▶ TASK DESCRIPTION
Output the entries word for word. Omit images.

Camera metadata records
------------------------------------------------------------

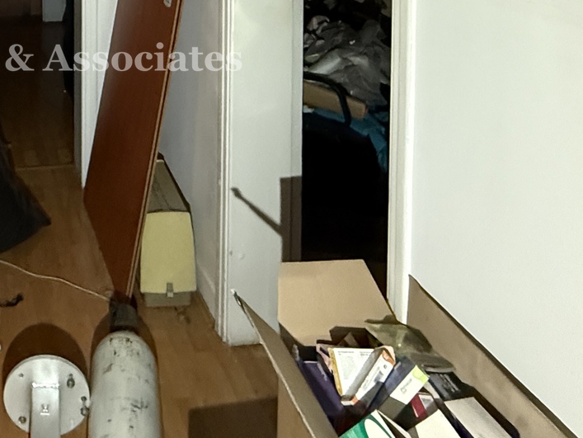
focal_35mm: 38
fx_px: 640
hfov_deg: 43.6
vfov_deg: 30.4
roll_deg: +0.3
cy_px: -120
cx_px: 33
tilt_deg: -0.1
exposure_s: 1/60
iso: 800
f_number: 2.2
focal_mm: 2.22
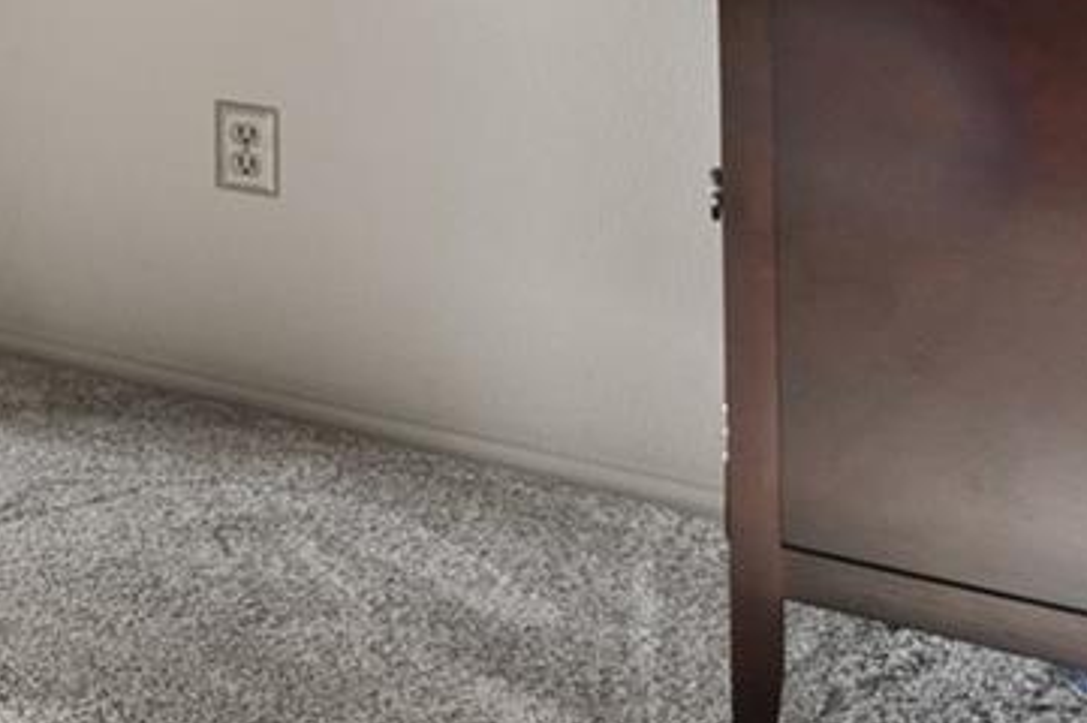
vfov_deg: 17.1
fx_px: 2142
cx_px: -1111
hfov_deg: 18.3
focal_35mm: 71
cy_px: -402
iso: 500
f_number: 11
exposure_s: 1/3
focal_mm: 16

------------------------------------------------------------

▶ EXERCISE RESPONSE
focal_35mm: 38
fx_px: 640
hfov_deg: 43.6
vfov_deg: 30.4
roll_deg: +0.3
cy_px: -120
cx_px: 33
tilt_deg: -0.1
exposure_s: 1/60
iso: 800
f_number: 2.2
focal_mm: 2.22
vfov_deg: 17.1
fx_px: 2142
cx_px: -1111
hfov_deg: 18.3
focal_35mm: 71
cy_px: -402
iso: 500
f_number: 11
exposure_s: 1/3
focal_mm: 16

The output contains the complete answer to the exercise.